Acquisition of main residence from deceased estate
If a taxpayer acquires a main residence as a beneficiary in the estate of a deceased person, the full main residence exemption will remain available to the beneficiary if the property is sold and settlement occurs within 24 months after the date of death, regardless of whether the beneficiary used the inherited house as their own residence or not.
CGT consequences of a taxpayer’s death
The legal personal representative or beneficiary is taken to have acquired the CGT asset on the date that the taxpayer died. All CGT assets will be treated post-CGT assets in the hands of the legal personal representative or beneficiary (regardless of whether they were pre-CGT assets in the hands of deceased taxpayer).
The legal personal representative or beneficiary will have a cost base as follows:
• For pre-CGT assets : the market value of the CGT asset on the day that the taxpayer died.

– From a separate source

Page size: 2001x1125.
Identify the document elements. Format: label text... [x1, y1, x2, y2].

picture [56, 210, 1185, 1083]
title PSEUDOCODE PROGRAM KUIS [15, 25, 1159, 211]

* For post-CGT assets : is the value of the asset on the day it was acquired by the deceased. * For a dwelling that was the deceased taxpayer’s main residence just before death and was not used to produce assessable income : the market value of the dwelling on the day that the taxpayer died.
For the purpose of the CGT general discount, the legal personal representative and beneficiary are deemed to have acquired the asset at the same time that the deceased taxpayer acquired the asset.